Paint Outside the Box: Synthesizing and Selecting Training Data for Visual Grounding
Zilin Du, Haoxin Li, Jianfei Yu, Boyang Li
TL;DR
This work tackles visual grounding in data-scarce settings by introducing POBF (Paint Outside the Box and Filter), a framework that synthesizes high-quality image–caption–bounding-box data using inpainting that preserves alignment by painting outside the ground-truth box. A novel filtering scheme combines hardness, overfitting, and a penalty term to select the most effective synthetic samples, and these are mixed with limited real data to train a student model. Across four benchmarks, POBF consistently improves over real-data-only baselines by an average of $+5.83\%$ and outperforms strong baselines by $2.29\%$–$3.85\%$ in accuracy, demonstrating robustness to different generative models, dataset sizes, and architectures. The method achieves significant practical impact by reducing reliance on densely labeled data and enabling flexible, scalable visual grounding in real-world settings.
Abstract
Visual grounding aims to localize the image regions based on a textual query. Given the difficulty of large-scale data curation, we investigate how to effectively learn visual grounding under data-scarce settings in this paper. To address the data scarcity, we propose a novel framework, POBF (Paint Outside the Box and Filter).
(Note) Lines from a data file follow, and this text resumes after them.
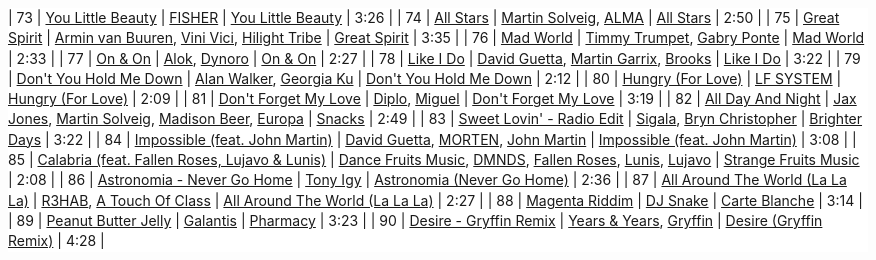 | 73 | [You Little Beauty](https://open.spotify.com/track/1gRQxbfL4ULWyTosgXSbWT) | [FISHER](https://open.spotify.com/artist/1VJ0briNOlXRtJUAzoUJdt) | [You Little Beauty](https://open.spotify.com/album/1voOnpa4pILlDPVsrIFl8b) | 3:26 |
| 74 | [All Stars](https://open.spotify.com/track/26haJjtanhamtf25RXH0MO) | [Martin Solveig](https://open.spotify.com/artist/1bj5GrcLom5gZFF5t949Xl), [ALMA](https://open.spotify.com/artist/6c0mTNAxJxlp9HpKTUZwA8) | [All Stars](https://open.spotify.com/album/0QmyqQAPTLxNCs6qya9CSa) | 2:50 |
| 75 | [Great Spirit](https://open.spotify.com/track/3Nku6gLNqnwUuq8GLkqyhW) | [Armin van Buuren](https://open.spotify.com/artist/0SfsnGyD8FpIN4U4WCkBZ5), [Vini Vici](https://open.spotify.com/artist/29zsVzEH33dD5QqxeL8dvy), [Hilight Tribe](https://open.spotify.com/artist/62RdOEwjfXjFOQpKdufMR7) | [Great Spirit](https://open.spotify.com/album/3d18JaxDfbuCD8AyoG07Yt) | 3:35 |
| 76 | [Mad World](https://open.spotify.com/track/6L5eyrIlO6GkRJAdqQEThe) | [Timmy Trumpet](https://open.spotify.com/artist/0CbeG1224FS58EUx4tPevZ), [Gabry Ponte](https://open.spotify.com/artist/5ENS85nZShljwNgg4wFD7D) | [Mad World](https://open.spotify.com/album/12qv1aPM9tCeCXk56qIqYv) | 2:33 |
| 77 | [On & On](https://open.spotify.com/track/7sYAS4CpbV90oSemgaEQat) | [Alok](https://open.spotify.com/artist/0NGAZxHanS9e0iNHpR8f2W), [Dynoro](https://open.spotify.com/artist/3v6Ji4uoWtKRkhuDUaxi9n) | [On & On](https://open.spotify.com/album/2a9AGivapFES2j2ElI3odn) | 2:27 |
| 78 | [Like I Do](https://open.spotify.com/track/6RnkFd8Fqqgk1Uni8RgqCQ) | [David Guetta](https://open.spotify.com/artist/1Cs0zKBU1kc0i8ypK3B9ai), [Martin Garrix](https://open.spotify.com/artist/60d24wfXkVzDSfLS6hyCjZ), [Brooks](https://open.spotify.com/artist/4mHAu7NX2UNsnGXjviBD9e) | [Like I Do](https://open.spotify.com/album/5oU1ROIHS6IOWnb87GWhqU) | 3:22 |
| 79 | [Don't You Hold Me Down](https://open.spotify.com/track/0d1ujEcFwTqA4kWliTSJim) | [Alan Walker](https://open.spotify.com/artist/7vk5e3vY1uw9plTHJAMwjN), [Georgia Ku](https://open.spotify.com/artist/5mYakBbBzPMQTfkVMIgiDM) | [Don't You Hold Me Down](https://open.spotify.com/album/5KQgg5bFgzVeQeZ0E4mxSQ) | 2:12 |
| 80 | [Hungry \(For Love\)](https://open.spotify.com/track/4Uz7te06snSlkmcIwwAvkw) | [LF SYSTEM](https://open.spotify.com/artist/0HxX6imltnNXJyQhu4nsiO) | [Hungry \(For Love\)](https://open.spotify.com/album/2VhVESPvETnPjoM9XOoeRA) | 2:09 |
| 81 | [Don't Forget My Love](https://open.spotify.com/track/2OZZpID4LgZ0GGm8XB99e3) | [Diplo](https://open.spotify.com/artist/5fMUXHkw8R8eOP2RNVYEZX), [Miguel](https://open.spotify.com/artist/360IAlyVv4PCEVjgyMZrxK) | [Don't Forget My Love](https://open.spotify.com/album/1vtsrwjdXkuAmojBCw2mtv) | 3:19 |
| 82 | [All Day And Night](https://open.spotify.com/track/5naYe7rLMZcLfO1DKg48MK) | [Jax Jones](https://open.spotify.com/artist/4Q6nIcaBED8qUel8bBx6Cr), [Martin Solveig](https://open.spotify.com/artist/1bj5GrcLom5gZFF5t949Xl), [Madison Beer](https://open.spotify.com/artist/2kRfqPViCqYdSGhYSM9R0Q), [Europa](https://open.spotify.com/artist/2NlKrNMdpYxGjt3Pvw87rC) | [Snacks](https://open.spotify.com/album/16H9XbDP9IxeyOohsXkKXb) | 2:49 |
| 83 | [Sweet Lovin' \- Radio Edit](https://open.spotify.com/track/1qp0ptMXNg9hqLH8sk7cc2) | [Sigala](https://open.spotify.com/artist/1IueXOQyABrMOprrzwQJWN), [Bryn Christopher](https://open.spotify.com/artist/7mWMzxN6IAIQ1tfFFtAiQv) | [Brighter Days](https://open.spotify.com/album/5rr0xAQfk01cPi1N37jX11) | 3:22 |
| 84 | [Impossible \(feat\. John Martin\)](https://open.spotify.com/track/7nvaEKdCDWbnQK7uJsCS5y) | [David Guetta](https://open.spotify.com/artist/1Cs0zKBU1kc0i8ypK3B9ai), [MORTEN](https://open.spotify.com/artist/19HFRWmRCl27kTk6LeqAO8), [John Martin](https://open.spotify.com/artist/2auikkNYqigWStoHWK1Grq) | [Impossible \(feat\. John Martin\)](https://open.spotify.com/album/7xtz0WQBjOCXv1vgLu9vM6) | 3:08 |
| 85 | [Calabria \(feat\. Fallen Roses, Lujavo & Lunis\)](https://open.spotify.com/track/6MKuYvesr8p8csU9jt5Roa) | [Dance Fruits Music](https://open.spotify.com/artist/3HphLd0XiELTvIPYf55dYC), [DMNDS](https://open.spotify.com/artist/0U3b0BjITtQHwjwBVtiGcO), [Fallen Roses](https://open.spotify.com/artist/5I6WLC9Auo6aeTRHPQbdOv), [Lunis](https://open.spotify.com/artist/1YjaVTeHBlVRRxbk7H30HN), [Lujavo](https://open.spotify.com/artist/5QCGlnijOcNxsXXNzZkcWL) | [Strange Fruits Music](https://open.spotify.com/album/7pIIUWLZIILWaeeB876mmP) | 2:08 |
| 86 | [Astronomia \- Never Go Home](https://open.spotify.com/track/5WYB4aZkflwjAApBoDCYkz) | [Tony Igy](https://open.spotify.com/artist/2jpQ0ywffgVHhZFQNWaWYW) | [Astronomia \(Never Go Home\)](https://open.spotify.com/album/1bJePA8XUWVDi1e0w6FhWq) | 2:36 |
| 87 | [All Around The World \(La La La\)](https://open.spotify.com/track/1D2Aldrksl9yWWCIPOeDzy) | [R3HAB](https://open.spotify.com/artist/6cEuCEZu7PAE9ZSzLLc2oQ), [A Touch Of Class](https://open.spotify.com/artist/5wTdspmxzb8V4ZjvDodpBo) | [All Around The World \(La La La\)](https://open.spotify.com/album/5GJPwVjH1HL5krPhyxsooq) | 2:27 |
| 88 | [Magenta Riddim](https://open.spotify.com/track/3dsyqPDiWYYilRZNBxgxHE) | [DJ Snake](https://open.spotify.com/artist/540vIaP2JwjQb9dm3aArA4) | [Carte Blanche](https://open.spotify.com/album/2MFS6WG6jnPAgvJpV3PehR) | 3:14 |
| 89 | [Peanut Butter Jelly](https://open.spotify.com/track/3aIhJDHxr1kgTSnutJxPTH) | [Galantis](https://open.spotify.com/artist/4sTQVOfp9vEMCemLw50sbu) | [Pharmacy](https://open.spotify.com/album/4QcXq4vTVN7dFb7bZa9jG2) | 3:23 |
| 90 | [Desire \- Gryffin Remix](https://open.spotify.com/track/6JzCO4ZzxAXhY86vTcqM1Q) | [Years & Years](https://open.spotify.com/artist/5vBSrE1xujD2FXYRarbAXc), [Gryffin](https://open.spotify.com/artist/2ZRQcIgzPCVaT9XKhXZIzh) | [Desire \(Gryffin Remix\)](https://open.spotify.com/album/3fWKZofaW5sB9WOc5VWLfN) | 4:28 |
POBF synthesizes images by inpainting outside the box, tackling a label misalignment issue encountered in previous works. Furthermore, POBF leverages an innovative filtering scheme to select the most effective training data. This scheme combines a hardness score and an overfitting score, balanced by a penalty term. Extensive experiments across four benchmark datasets demonstrate that POBF consistently improves performance, achieving an average gain of 5.83\% over the real-data-only method and outperforming leading baselines by 2.29\%-3.85\% in accuracy. Additionally, we validate the robustness and generalizability of POBF across various generative models, training data sizes, and model architectures.